2007/6/9: Like the rest of the earth China's naturally very beautiful, and no matter how deep in urbanity you are, with a bit of effort you can soon find yourself in the depths of it. I don't mean parks, parks are all right, but I mean wild places with undergrowth and winding paths. For me it's particularly easy since I live about seven and a half minutes' walk from several very small and leafy and easy-to-climb mountains. This afternoon I decided to grab a bottle of water and go and walk up one.
From my flat you walk past a couple of housing estates, another rubbish depot, grilled street food, trucks piled high with watermelons already, a water processing facility and a dried-up river bed which has a patchwork of small vegetable plots all over its surface. At the foot of the hill you climb up between more vegetable patches in earth that's been tiered to make use of every square inch for beans, spring onions, strawberries, herbs, sorghum, a bit of maize, aubergines etc. You reach the top of the cultivated steps and the slope turns wild. You can walk through the trees and hear the cuckoo, magpies and a call like a pheasant. Big black ants are busy on the ground which looks dry and cracked, though nobody waters the undergrowth and it's green and explosive. The variety of plant life is just endless, and most of what's growing wild here you would only see in botanical gardens in Europe.

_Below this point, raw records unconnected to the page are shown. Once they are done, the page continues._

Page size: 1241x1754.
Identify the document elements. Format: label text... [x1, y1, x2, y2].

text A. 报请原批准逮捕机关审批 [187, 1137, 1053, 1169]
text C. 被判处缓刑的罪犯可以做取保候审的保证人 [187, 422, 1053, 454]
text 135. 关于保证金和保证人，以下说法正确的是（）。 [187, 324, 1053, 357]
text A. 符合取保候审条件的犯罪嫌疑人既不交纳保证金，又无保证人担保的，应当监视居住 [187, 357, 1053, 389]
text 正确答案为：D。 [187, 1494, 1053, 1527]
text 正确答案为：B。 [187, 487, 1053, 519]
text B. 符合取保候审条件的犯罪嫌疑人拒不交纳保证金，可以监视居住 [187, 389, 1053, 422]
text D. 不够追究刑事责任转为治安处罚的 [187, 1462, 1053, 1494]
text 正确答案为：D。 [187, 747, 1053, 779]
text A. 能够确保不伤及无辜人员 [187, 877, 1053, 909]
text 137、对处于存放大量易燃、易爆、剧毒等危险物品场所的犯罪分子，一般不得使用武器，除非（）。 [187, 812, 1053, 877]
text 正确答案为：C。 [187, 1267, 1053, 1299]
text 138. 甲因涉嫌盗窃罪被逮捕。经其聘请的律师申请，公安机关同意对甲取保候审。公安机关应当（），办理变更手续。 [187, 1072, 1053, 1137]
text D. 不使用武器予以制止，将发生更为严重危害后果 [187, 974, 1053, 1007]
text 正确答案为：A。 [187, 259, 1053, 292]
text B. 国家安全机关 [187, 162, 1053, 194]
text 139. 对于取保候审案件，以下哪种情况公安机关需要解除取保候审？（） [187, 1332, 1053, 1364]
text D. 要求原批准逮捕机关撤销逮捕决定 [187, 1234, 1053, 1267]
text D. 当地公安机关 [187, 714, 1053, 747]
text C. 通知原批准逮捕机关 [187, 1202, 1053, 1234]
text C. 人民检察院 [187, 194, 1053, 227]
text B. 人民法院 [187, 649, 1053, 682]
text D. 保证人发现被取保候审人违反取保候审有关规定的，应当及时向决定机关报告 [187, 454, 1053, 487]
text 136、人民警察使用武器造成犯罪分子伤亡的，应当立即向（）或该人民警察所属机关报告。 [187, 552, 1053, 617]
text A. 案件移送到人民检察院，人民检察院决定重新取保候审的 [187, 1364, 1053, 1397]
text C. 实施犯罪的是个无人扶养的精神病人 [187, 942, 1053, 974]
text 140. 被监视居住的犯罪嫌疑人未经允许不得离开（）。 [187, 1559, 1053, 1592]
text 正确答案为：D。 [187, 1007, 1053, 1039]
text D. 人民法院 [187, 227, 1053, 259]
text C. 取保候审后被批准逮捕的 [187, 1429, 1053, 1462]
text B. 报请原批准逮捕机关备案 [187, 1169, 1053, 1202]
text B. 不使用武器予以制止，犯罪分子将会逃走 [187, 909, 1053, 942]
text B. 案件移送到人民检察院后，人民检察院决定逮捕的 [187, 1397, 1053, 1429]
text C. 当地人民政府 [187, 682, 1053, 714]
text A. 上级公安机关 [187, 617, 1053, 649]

There were a few other people on the path, out for their middle class Saturday excursion. I came across one man with his arms around a tree, shaking it and looking expectantly up into the branches. He was youngish and had glasses and he said hello as I passed. I said "What are you looking for?" and he said "[unclear]" and I said "Ah, I see." He pointed to some small green spiky unripe things on the end of a branch, and I said "what are they like ripe, are they sweet?" and he said "very, but there are none left." There were a couple of bright red berries higher up, but they weren't ready to fall. That tree must get a right shaking every year. I left him shaking the tree and went on my pink, unfit way.
A while later I met him on my way down. He was going to shake another tree higher up. I thought I ought to know what kind of tree these were, so I said "Hey, what's it called, that tree?" Chinese first:
......“叫 thāng 树。”
“Thāng 树?……哦,哦,那个thāng是怎么写的?”
“那个,上面 thān个又,下面一个木子。我看你中文说得这么好,你应该知道这个tth。”
...So he said "Called a thang tree."
"A... thang tree? Er... how do you write that thang?" (There's no "th" sound in Chinese.)
"Three handth over a tree radical. But your Chinethe ith tho good, you mutht know that one." Ch-ch-boom.
It seems it's better to lisp in Chinese than in English, since his retroflexive sibilant sounds (sh, ch, zh, where you curl your tongue backwards) aren't affected and his x and even his z were all right. His c in "词" was a bit off. His "sang", however, was a resounding "thang", as in shake that 〜。(桑树, sāngshù, mulberry tree.)